If we still have physical cards in 2026 I'll be surprised. Cards no longer have signatures, card numbers or  details printed on them and mag stripes are on the way out. It amazes me that we still refer to "Card not present" and that the networks still allow details from the physical card to be used for digital purchases! The only advantage of a card over a smartphone is that it hasn't got a battery to run out. (for now)
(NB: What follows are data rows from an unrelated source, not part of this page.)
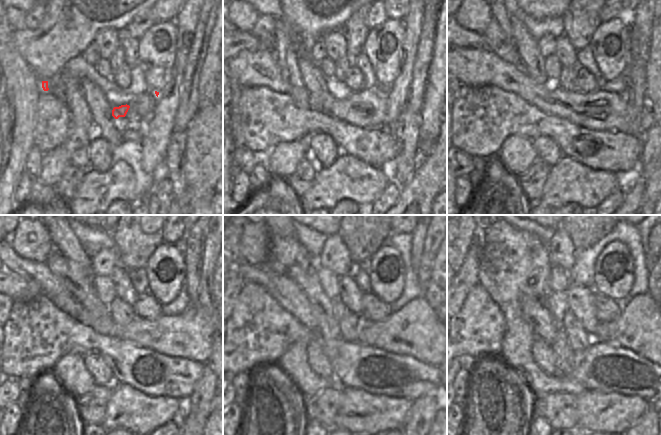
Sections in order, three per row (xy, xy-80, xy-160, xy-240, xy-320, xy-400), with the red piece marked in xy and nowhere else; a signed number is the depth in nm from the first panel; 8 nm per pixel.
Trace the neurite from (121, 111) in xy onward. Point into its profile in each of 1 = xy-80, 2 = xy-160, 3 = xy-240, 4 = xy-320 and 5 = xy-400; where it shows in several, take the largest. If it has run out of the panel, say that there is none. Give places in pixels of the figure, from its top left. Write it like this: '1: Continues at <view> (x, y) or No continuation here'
1: Continues at xy-80 (367, 108)
2: Continues at xy-160 (599, 110)
3: Continues at xy-240 (187, 335)
4: Continues at xy-320 (415, 330)
5: Continues at xy-400 (643, 326)

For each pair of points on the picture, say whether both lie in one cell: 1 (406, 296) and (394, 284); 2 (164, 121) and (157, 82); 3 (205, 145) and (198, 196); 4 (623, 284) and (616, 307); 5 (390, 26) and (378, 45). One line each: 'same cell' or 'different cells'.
1: different cells
2: different cells
3: same cell
4: different cells
5: same cell

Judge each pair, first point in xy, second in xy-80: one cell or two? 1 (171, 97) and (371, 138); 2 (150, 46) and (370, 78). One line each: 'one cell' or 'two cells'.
1: two cells
2: two cells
What were those "successful commercial pilots" that UBS refer to and who were they successful for?

Itai Sela

Itai Sela CEO at B2 Group

I think some of you are missing key points in why cards are going to be around for a lot longer than you think.  Magstripe cards are no where close to being obsolete..... there is a huge prepaid and gift card market that still uses magstripe (no business case whatsoever to move to chip or the phone).  There are still many acceptance devices that don't accept chip and contactless (US specifically) and may never be upgraded.  Eurpoe could have removed the magstripe years ago but didn't do it - why? was it because the US didn't have chip?  I don't think that was the only reason.....The main point I think we should look at is what does this extra cost bring from a security perspective.  Fingerprint (like PIN) only protects agains lost and stolen and not anything else.  You still need the physical card to be able to do any type of card present fraud.  With most transactions going to CNP and with lost and stolen not being anywhere near scalable from a fraud perspecitve, why spend all this money? This is one of the main reasons there is really limited amount of PIN usage in the US (for credit cards) as it just isn't worth the investment vs the reduction in L&S fraud.